On June 25, 2026, a hotel of superlatives commenced operations at Vienna-Schwechat Airport: With 510 rooms, the new property is considered the world's largest hotel in timber construction – and at the same time Lower Austria's largest as well as Austria's fourth-largest hotel. The first guests checked in already one day before the official opening.
The six-story building stands directly next to the VIP & General Aviation Terminal on the B9 toward Schwechat. It was designed by the Vienna firm BKK-3 Architektur and constructed by the MAMMA Group under investor Herbert Pinzolits. The hotel is the first property of the new Leonardo Smart brand, which focuses on functional and uncomplicated stays.
Anyone viewing the building from the outside might underestimate its innovative core. The ground floor and six bracing stairwell cores were executed in reinforced concrete, while the five floors above were built in timber-hybrid construction. Load-bearing exterior and partition walls as well as floor slabs consist of cross-laminated timber; load transfer follows a three-bay system via exterior and corridor walls.
The timber construction was handled by Graf-Holztechnik from Horn, while Theurl supplied approximately 4,000 cubic meters of cross-laminated timber. Around 10,900 square meters of CLT walls and 12,000 square meters of CLT floors were installed. The floor panels measuring three by fourteen meters were deliberately dimensioned so that no special transports were required. The standard room size of roughly three by six meters resulted from the interplay of architecture, fabrication, and logistics.
Assembly proceeded in five construction phases following a tight two-day rhythm of walls, bathroom modules, windows, and floors. While interior fit-out had already begun on one floor, the next floor was being erected above it. The building grew by two floors per construction phase per week; the raw timber assembly was completed after three and a half months. The logistical requirements were extreme: the time window was sometimes limited to a maximum of plus/minus 15 minutes.
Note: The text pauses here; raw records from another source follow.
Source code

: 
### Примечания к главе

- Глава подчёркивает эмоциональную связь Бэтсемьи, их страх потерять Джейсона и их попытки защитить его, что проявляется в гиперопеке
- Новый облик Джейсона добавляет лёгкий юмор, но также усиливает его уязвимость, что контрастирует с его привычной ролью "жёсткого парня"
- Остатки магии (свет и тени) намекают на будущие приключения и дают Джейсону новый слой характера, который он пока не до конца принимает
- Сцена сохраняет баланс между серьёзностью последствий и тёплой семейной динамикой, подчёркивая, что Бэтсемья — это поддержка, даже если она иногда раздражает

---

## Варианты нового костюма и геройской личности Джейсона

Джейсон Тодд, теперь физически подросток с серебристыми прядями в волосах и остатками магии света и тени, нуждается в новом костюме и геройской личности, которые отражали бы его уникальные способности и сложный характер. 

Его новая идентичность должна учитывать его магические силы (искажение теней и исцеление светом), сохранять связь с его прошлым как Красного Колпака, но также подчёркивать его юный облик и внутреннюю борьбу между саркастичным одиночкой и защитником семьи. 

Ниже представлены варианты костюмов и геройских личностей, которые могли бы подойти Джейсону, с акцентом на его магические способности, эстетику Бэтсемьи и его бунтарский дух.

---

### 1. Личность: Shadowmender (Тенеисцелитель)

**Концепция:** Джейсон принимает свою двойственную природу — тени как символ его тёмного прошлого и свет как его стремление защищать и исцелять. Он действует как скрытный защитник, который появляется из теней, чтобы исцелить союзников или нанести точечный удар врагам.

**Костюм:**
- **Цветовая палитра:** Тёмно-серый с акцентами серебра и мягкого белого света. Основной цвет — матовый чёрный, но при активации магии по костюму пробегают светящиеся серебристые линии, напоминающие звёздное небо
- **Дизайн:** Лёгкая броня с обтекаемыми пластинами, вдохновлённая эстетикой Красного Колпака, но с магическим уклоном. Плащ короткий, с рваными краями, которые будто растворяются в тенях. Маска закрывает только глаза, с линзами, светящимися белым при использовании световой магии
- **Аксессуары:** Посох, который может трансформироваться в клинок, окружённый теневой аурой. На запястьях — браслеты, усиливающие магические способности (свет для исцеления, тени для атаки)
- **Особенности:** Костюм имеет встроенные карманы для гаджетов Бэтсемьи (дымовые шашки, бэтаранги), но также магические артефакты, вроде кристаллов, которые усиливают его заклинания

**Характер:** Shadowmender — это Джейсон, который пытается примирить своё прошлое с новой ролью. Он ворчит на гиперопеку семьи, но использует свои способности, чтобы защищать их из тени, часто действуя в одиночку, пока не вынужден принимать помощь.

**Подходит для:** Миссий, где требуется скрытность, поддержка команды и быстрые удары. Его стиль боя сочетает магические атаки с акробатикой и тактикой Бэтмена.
According to Graf-Holztechnik, this pace was made possible by precise cross-trade planning, a high degree of prefabrication, regular lean meetings, and the advantages of recurring floor layouts.
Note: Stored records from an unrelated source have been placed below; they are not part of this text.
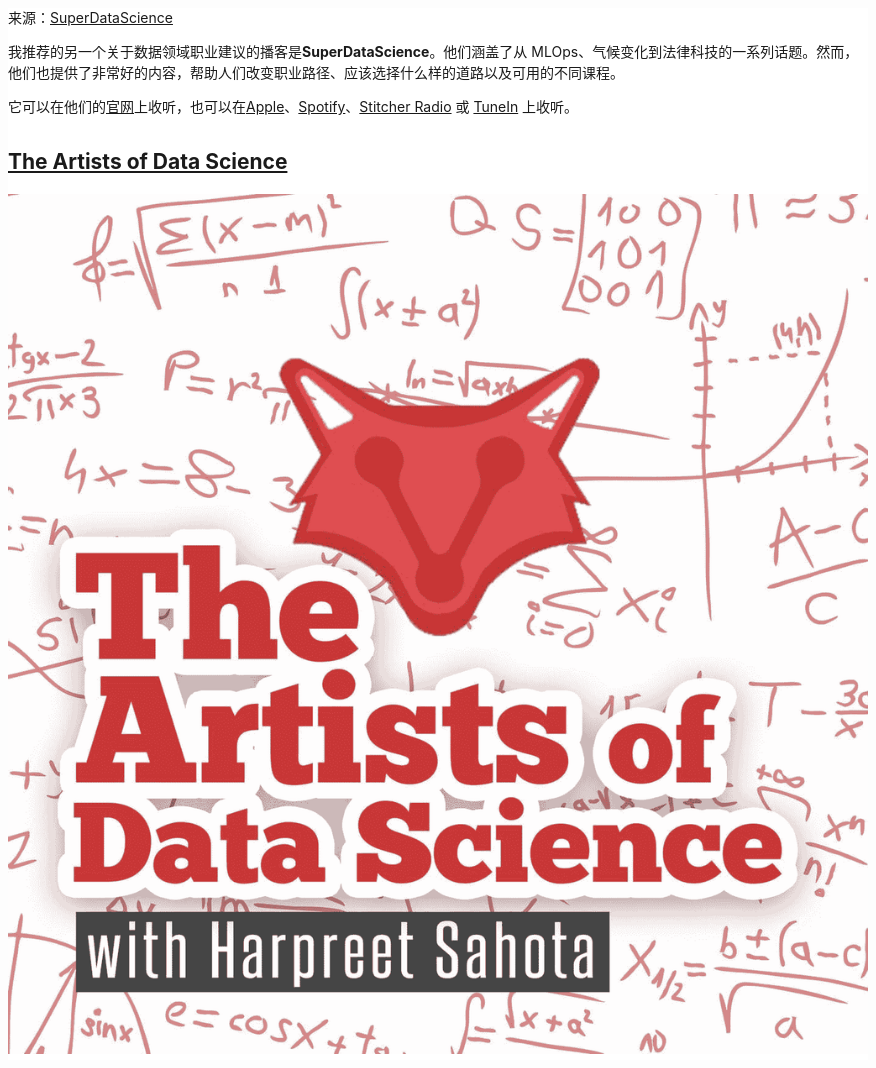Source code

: 来源：[SuperDataScience](https://www.superdatascience.com/podcast)

我推荐的另一个关于数据领域职业建议的播客是**SuperDataScience**。他们涵盖了从 MLOps、气候变化到法律科技的一系列话题。然而，他们也提供了非常好的内容，帮助人们改变职业路径、应该选择什么样的道路以及可用的不同课程。

它可以在他们的[官网](https://www.superdatascience.com/podcast)上收听，也可以在[Apple](https://podcasts.apple.com/us/podcast/super-data-science/id1163599059)、[Spotify](https://open.spotify.com/show/1n8P7ZSgfVLVJ3GegxPat1)、[Stitcher Radio](https://www.stitcher.com/podcast/kirill-eremenko/superdatascience) 或 [TuneIn](https://tunein.com/podcasts/Business--Economics-Podcasts/The-Super-Data-Science-Podcast-Big-Data--Analyti-p919559/) 上收听。

## [The Artists of Data Science](https://theartistsofdatascience.fireside.fm/episodes)

![The Artists of Data Science](img/50284b093160f8c7903b23b10be4b088.png)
“With proper planning, timber construction has practically no limits when it comes to building volume.” — Graf-Holztechnik
Parallel to the timber work, Lieb Bau Weiz carried out the drywall construction over a performance period of just under eight months. Between 15 and 30 drywall installers worked on site each day. The fit-out included large quantities of single- and double-stud walls, fire-protection cladding, furring walls, shaft walls, as well as gypsum-board, metal, and mineral-fiber ceilings. The CLT floors remained visible and carry the timber character through to the guest rooms.
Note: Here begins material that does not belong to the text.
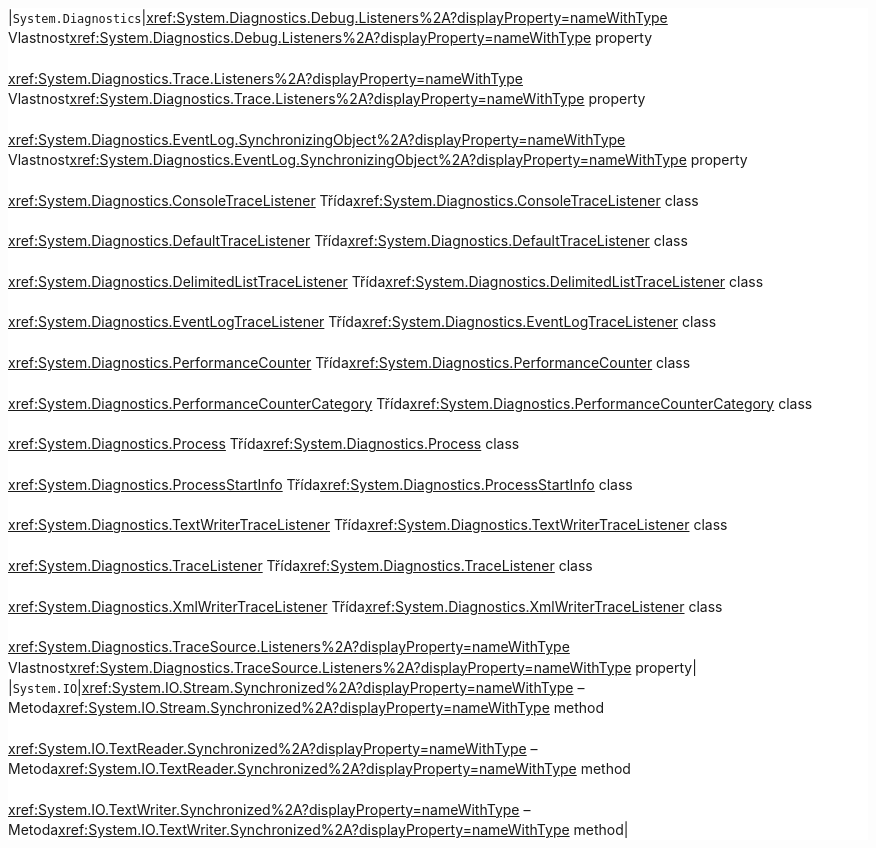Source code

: |`System.Diagnostics`|<span data-ttu-id="28a60-259"><xref:System.Diagnostics.Debug.Listeners%2A?displayProperty=nameWithType> Vlastnost</span><span class="sxs-lookup"><span data-stu-id="28a60-259"><xref:System.Diagnostics.Debug.Listeners%2A?displayProperty=nameWithType> property</span></span><br /><br /> <span data-ttu-id="28a60-260"><xref:System.Diagnostics.Trace.Listeners%2A?displayProperty=nameWithType> Vlastnost</span><span class="sxs-lookup"><span data-stu-id="28a60-260"><xref:System.Diagnostics.Trace.Listeners%2A?displayProperty=nameWithType> property</span></span><br /><br /> <span data-ttu-id="28a60-261"><xref:System.Diagnostics.EventLog.SynchronizingObject%2A?displayProperty=nameWithType> Vlastnost</span><span class="sxs-lookup"><span data-stu-id="28a60-261"><xref:System.Diagnostics.EventLog.SynchronizingObject%2A?displayProperty=nameWithType> property</span></span><br /><br /> <span data-ttu-id="28a60-262"><xref:System.Diagnostics.ConsoleTraceListener> Třída</span><span class="sxs-lookup"><span data-stu-id="28a60-262"><xref:System.Diagnostics.ConsoleTraceListener> class</span></span><br /><br /> <span data-ttu-id="28a60-263"><xref:System.Diagnostics.DefaultTraceListener> Třída</span><span class="sxs-lookup"><span data-stu-id="28a60-263"><xref:System.Diagnostics.DefaultTraceListener> class</span></span><br /><br /> <span data-ttu-id="28a60-264"><xref:System.Diagnostics.DelimitedListTraceListener> Třída</span><span class="sxs-lookup"><span data-stu-id="28a60-264"><xref:System.Diagnostics.DelimitedListTraceListener> class</span></span><br /><br /> <span data-ttu-id="28a60-265"><xref:System.Diagnostics.EventLogTraceListener> Třída</span><span class="sxs-lookup"><span data-stu-id="28a60-265"><xref:System.Diagnostics.EventLogTraceListener> class</span></span><br /><br /> <span data-ttu-id="28a60-266"><xref:System.Diagnostics.PerformanceCounter> Třída</span><span class="sxs-lookup"><span data-stu-id="28a60-266"><xref:System.Diagnostics.PerformanceCounter> class</span></span><br /><br /> <span data-ttu-id="28a60-267"><xref:System.Diagnostics.PerformanceCounterCategory> Třída</span><span class="sxs-lookup"><span data-stu-id="28a60-267"><xref:System.Diagnostics.PerformanceCounterCategory> class</span></span><br /><br /> <span data-ttu-id="28a60-268"><xref:System.Diagnostics.Process> Třída</span><span class="sxs-lookup"><span data-stu-id="28a60-268"><xref:System.Diagnostics.Process> class</span></span><br /><br /> <span data-ttu-id="28a60-269"><xref:System.Diagnostics.ProcessStartInfo> Třída</span><span class="sxs-lookup"><span data-stu-id="28a60-269"><xref:System.Diagnostics.ProcessStartInfo> class</span></span><br /><br /> <span data-ttu-id="28a60-270"><xref:System.Diagnostics.TextWriterTraceListener> Třída</span><span class="sxs-lookup"><span data-stu-id="28a60-270"><xref:System.Diagnostics.TextWriterTraceListener> class</span></span><br /><br /> <span data-ttu-id="28a60-271"><xref:System.Diagnostics.TraceListener> Třída</span><span class="sxs-lookup"><span data-stu-id="28a60-271"><xref:System.Diagnostics.TraceListener> class</span></span><br /><br /> <span data-ttu-id="28a60-272"><xref:System.Diagnostics.XmlWriterTraceListener> Třída</span><span class="sxs-lookup"><span data-stu-id="28a60-272"><xref:System.Diagnostics.XmlWriterTraceListener> class</span></span><br /><br /> <span data-ttu-id="28a60-273"><xref:System.Diagnostics.TraceSource.Listeners%2A?displayProperty=nameWithType> Vlastnost</span><span class="sxs-lookup"><span data-stu-id="28a60-273"><xref:System.Diagnostics.TraceSource.Listeners%2A?displayProperty=nameWithType> property</span></span>|  
|`System.IO`|<span data-ttu-id="28a60-274"><xref:System.IO.Stream.Synchronized%2A?displayProperty=nameWithType> – Metoda</span><span class="sxs-lookup"><span data-stu-id="28a60-274"><xref:System.IO.Stream.Synchronized%2A?displayProperty=nameWithType> method</span></span><br /><br /> <span data-ttu-id="28a60-275"><xref:System.IO.TextReader.Synchronized%2A?displayProperty=nameWithType> – Metoda</span><span class="sxs-lookup"><span data-stu-id="28a60-275"><xref:System.IO.TextReader.Synchronized%2A?displayProperty=nameWithType> method</span></span><br /><br /> <span data-ttu-id="28a60-276"><xref:System.IO.TextWriter.Synchronized%2A?displayProperty=nameWithType> – Metoda</span><span class="sxs-lookup"><span data-stu-id="28a60-276"><xref:System.IO.TextWriter.Synchronized%2A?displayProperty=nameWithType> method</span></span>|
Due to the slender hybrid construction, several execution variants had to be produced on site and verified by sound measurements – cross-laminated timber behaves fundamentally differently from reinforced concrete because of its natural vibrations and varying density. For fire protection, the CLT walls received gypsum boarding and furring layers for routing services, with strict adherence to tested Knauf fire-protection systems proving decisive. Weekly lean meetings and day-accurate milestones kept timber assembly, drywall work, and building services coordinated within a tight space. Drywall materials had to be delivered twice a week in roughly three-hour time slots, each involving 40 to 50 tons.
The hotel aligns with Vienna Airport’s sustainability strategy, which has operated CO₂-neutral since 2023. The building continues this strategy with CO₂-free heating and cooling supply. The total construction period was only 13 months – a record achievement for a project of this scale and the largest single project to date for the MAMMA Group.
With the opening, hotel capacity at Vienna Airport rises to over 1,400 rooms – an expansion that benefits transit passengers, flight crews, and the approximately 250 companies and more than 23,000 employees of Airport City.
The project’s history was not without turbulence: the property was originally planned as Vienna House Easy by Wyndham. The intended February opening failed after the designated operator, Revo Hospitality Group, filed for insolvency in January 2026. The MAMMA Group subsequently sold the property to Israeli Fattal Holding, which now operates the building as the first property of the new Leonardo Smart brand. The construction record remains unaffected: with 510 rooms, the property is and remains the world’s largest hotel built in timber construction.